In Brown v. State, supra, the court did not pass upon the constitutionality of the act; but a similar statute is still in force in that State (Wis. Stat. 1927, § 69.26), and it requires the filing of the report within five days after the birth.

The record in People v. Wohlford, supra, presents the same contention as is here urged, that, by the terms of the statute, the element of intent is not essential to constitute a violation thereof, thus making it possible to inadvertently commit the offense; and also that the penalty, under the circumstances, is cruel and unusual.
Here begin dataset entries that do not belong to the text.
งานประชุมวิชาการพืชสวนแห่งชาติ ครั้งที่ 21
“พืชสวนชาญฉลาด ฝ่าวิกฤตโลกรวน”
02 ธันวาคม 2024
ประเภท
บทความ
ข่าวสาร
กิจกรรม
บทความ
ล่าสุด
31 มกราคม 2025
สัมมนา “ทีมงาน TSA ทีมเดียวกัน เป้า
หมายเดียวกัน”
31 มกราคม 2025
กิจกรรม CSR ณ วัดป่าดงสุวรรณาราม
Neither of these phases of the Wohlford Case were discussed at length in the opinion, but Justice SHARPE, writing for the court, said:

"This disposes of the question discussed by counsel in their briefs. We have, however, considered the other reasons assignedfor arresting judgment and find them to be without merit."

With equal propriety it might be said of these questions in the instant case that they are "without *136 merit." That an enactment which is in the exercise of the police power of the State does not need to embody the element of intent in creating an offense incident to its violation is well settled. People v. Roby, 52 Mich. 577 (50 Am. Rep. 270);People v. Sybisloo, 216 Mich. 1 (19 A.L.R. 133). And the argument that the punishment provided is "cruel and unusual" can hardly be reconciled with the statute which fixes a minimum fine of $5 for the first offense and a fine of not less than $25 nor more than $100 or imprisonment in the county jail not to exceed 60 days, or both, for each subsequent offense.
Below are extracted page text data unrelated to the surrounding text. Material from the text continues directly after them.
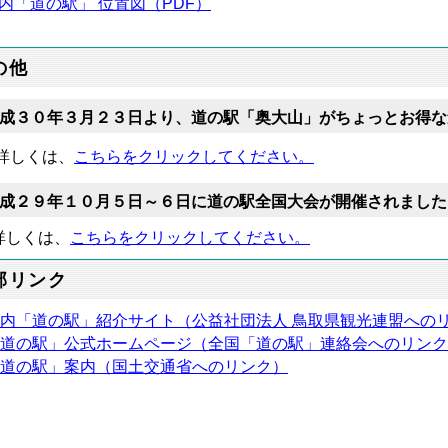
内「道の駅」 位置図（PDF）
の他
成３０年３月２３日より、道の駅「奥大山」がちょっとお得な
しくは、
こちらをクリックしてください。
成２９年１０月５日～６日に道の駅全国大会が開催されました
しくは、
こちらをクリックしてください。
部リンク
県内「道の駅」紹介サイト（公益社団法人 鳥取県観光連盟への
「道の駅」公式ホームページ（全国「道の駅」連絡会へのリン
「道の駅」案内（国土交通省へのリンク）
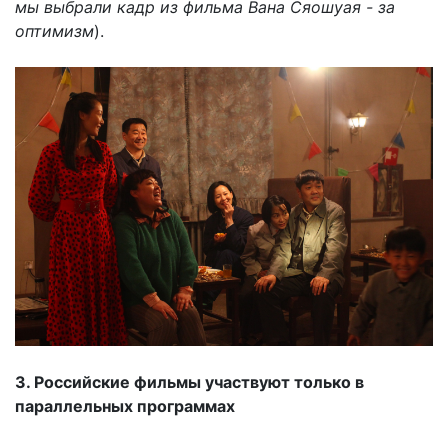
мы выбрали кадр из фильма Вана Сяошуая - за
оптимизм
).
3. Российские фильмы участвуют только в
параллельных программах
Defendant's contention that the act embodies an unwarranted delegation of legislative power to the department of health is based upon the assumption that the commissioner of health is vested with unlimited powers in determining what information may be required to be included in the reports. This clearly is not a correct construction of the act, which provides that the rules and regulations of the department cannot be inconsistent with the provisions of the act itself, and that the department's blanks on which the information is furnished shall conform to the "standardized form as nearly as possible."

Further, by the terms of the act, its penal clause is made applicable only to those who violate its express provisions "or any rule or regulation lawfully established by the State commissioner of health," etc. The lawfulness and reasonableness of the rules and regulations of the department of health are subject to review by the courts. Rock v. Carney, 216 Mich. 280 (22 A.L.R. 1178). No claim is made that the information which defendant was required to furnish in the instant case was not germane to the purposes of the statute. Should the department *137 attempt to compel a physician to furnish information which was not contemplated by legislative act it would be powerless to do so; but such an attempt would in no way affect the validity of the statute. The act is not an unwarranted attempt to delegate to the State board of health legislative power in violation of article 5 of Michigan's Constitution. Hurst v. Warner,102 Mich. 238 (26 L.R.A. 484, 47 Am. St. Rep. 525).

The judgment of the circuit court is affirmed, with direction to proceed to its enforcement.

FEAD, FELLOWS, WIEST, CLARK, McDONALD, and SHARPE, JJ., concurred. POTTER, J., did not sit.